Oasis-Class Ship Potentially Headed to Texas
While celebrating Galveston’s recent port improvements and the nearing arrival of Carnival Vista, it’s possible that Port of Galveston Director Rodger Rees let a secret slip as well. It sounds like Texas might soon welcome its biggest cruise ship ever.
“When I think about the Vista coming in, it’s the first stage of the expansion of the cruise business in Galveston,” Director Rodger Rees said in an article in the Galveston County Daily News. “Coupled with the Oasis-class ship coming in, it shows the market can sustain the passenger counts we need and it will allow the port to really start looking forward.”
Wait a second. What Oasis-class ship coming in?
At this time, Royal Caribbean has made no announcement about sending an Oasis-class ship to the Texas market. However, the same article also quotes Rees saying that Galveston port officials are nearing an agreement with Royal Caribbean to build a third cruise terminal in that could support such a mega ship for 2020 sailings. Although a third terminal for Galveston has been in talks for years, this is first serious mention of one with a concrete timeline.
An Oasis-class Royal Caribbean ship would shake things up on the Gulf Coast. Currently, Carnival holds a corner on Galveston’s market, as three of some of its best ships in the fleet are homeported there. While Royal Caribbean maintains two ships in Texas year-round as well, an Oasis-class ship would definitely threaten Carnival’s stronghold on the market by increasing the line’s capacity as well as the onboard offerings out of Texas.
And while the move would certainly play to Royal Caribbean’s advantage, it would also work in Galveston’s favor as well. Carnival Vista will replace Carnival Breeze there next month with an increased capacity of 244 passengers per sailing. Port officials estimate that amounts to an additional 20,000 visitors to the island in a year. An Oasis-class ship can carry over 1,400 more passengers than Vista, therefore further increasing visitors and revenue for the port.
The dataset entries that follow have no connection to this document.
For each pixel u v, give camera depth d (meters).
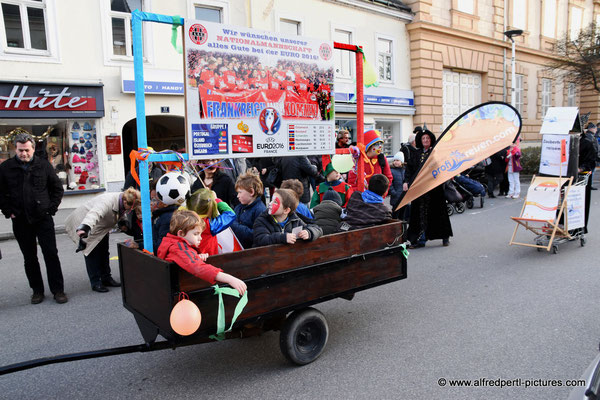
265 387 3.26
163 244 2.93
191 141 3.36
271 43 3.76
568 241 7.47
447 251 7.14
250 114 3.68
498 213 10.56
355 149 4.57
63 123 11.67
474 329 4.17
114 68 12.02
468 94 21.30
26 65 10.93
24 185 4.88
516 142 12.77
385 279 4.00
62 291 5.20
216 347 3.96
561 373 3.35
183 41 3.28
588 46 23.06
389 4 17.42
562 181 6.69
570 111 6.83
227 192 5.36
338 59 16.31
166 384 3.35
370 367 3.52
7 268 6.67
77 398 3.19
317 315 3.57
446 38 19.33
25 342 4.14
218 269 2.84
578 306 4.65
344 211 5.09
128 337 4.23
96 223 5.09
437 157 5.76
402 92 18.17
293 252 3.35
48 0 11.05
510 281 5.54
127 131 15.34
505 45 22.05
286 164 6.79
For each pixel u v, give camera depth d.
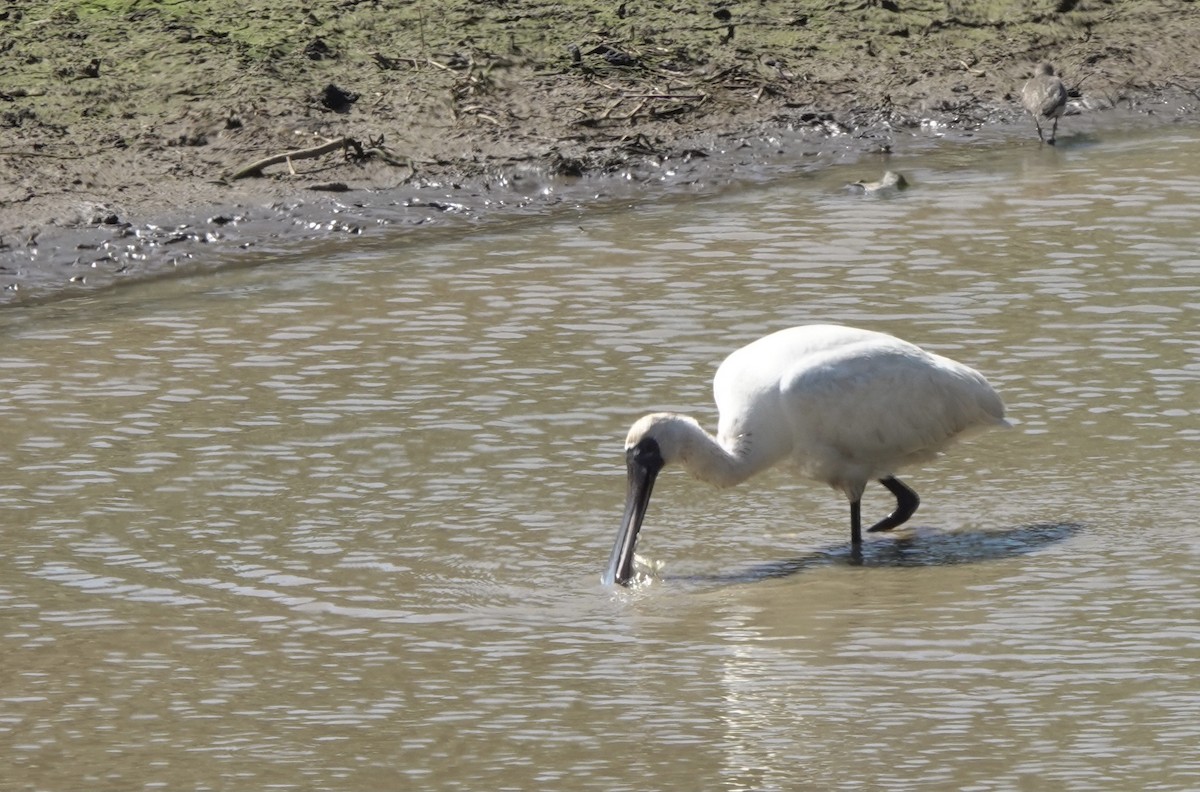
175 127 22.56
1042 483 13.48
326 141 22.31
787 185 21.70
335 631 11.32
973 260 18.34
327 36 25.58
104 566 12.30
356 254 19.44
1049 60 26.25
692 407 14.80
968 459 13.95
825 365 12.58
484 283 18.20
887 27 27.00
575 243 19.56
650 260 18.78
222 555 12.47
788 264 18.44
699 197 21.34
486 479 13.66
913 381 12.66
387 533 12.80
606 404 14.94
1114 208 20.09
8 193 20.55
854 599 11.70
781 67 25.41
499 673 10.70
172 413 15.03
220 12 26.38
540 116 23.48
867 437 12.58
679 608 11.65
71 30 25.58
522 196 21.41
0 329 17.36
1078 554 12.28
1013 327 16.33
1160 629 11.07
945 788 9.20
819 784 9.29
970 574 12.06
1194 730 9.77
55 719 10.17
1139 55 26.39
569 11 26.88
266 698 10.41
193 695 10.45
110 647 11.10
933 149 23.11
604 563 12.38
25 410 15.13
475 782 9.38
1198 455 13.76
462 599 11.80
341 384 15.58
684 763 9.54
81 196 20.56
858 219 20.03
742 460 12.59
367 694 10.45
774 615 11.48
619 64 25.16
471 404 15.04
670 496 13.66
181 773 9.54
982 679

The Port of Galveston recently completed $3.3 million in updates to prepare for the arrival of Carnival Vista next month. Meanwhile, the city is working on a $2.2 million project to improve traffic flow around the cruise terminals, which can get clogged on embarkation and debarkation days.
While no agreement for a third terminal has been officially signed quite yet, it appears more certain than ever. And thank goodness, too, since Galveston is starving for a third terminal. The two present terminals, though updated and even recently enlarged, are still hardly enough to handle the cruise passenger traffic at the country’s fourth-busiest cruise port. There are currently five year-round cruise ships that home port there, with one seasonal ship, Disney Wonder, also squeezing into the lineup.
Carnival Vista will replace Carnival Breeze next month for 7-night Western Caribbean cruises, and Carnival Dream will replace Carnival Valor’s 4 and 5-night itineraries next May – moves that will drastically increase carrying capacity for Carnival.
However, would these moves be big enough to offset the competition of the potential arrival of a Royal Caribbean mega ship?
They say everything’s bigger in Texas. Perhaps that will soon apply to the cruise ships too.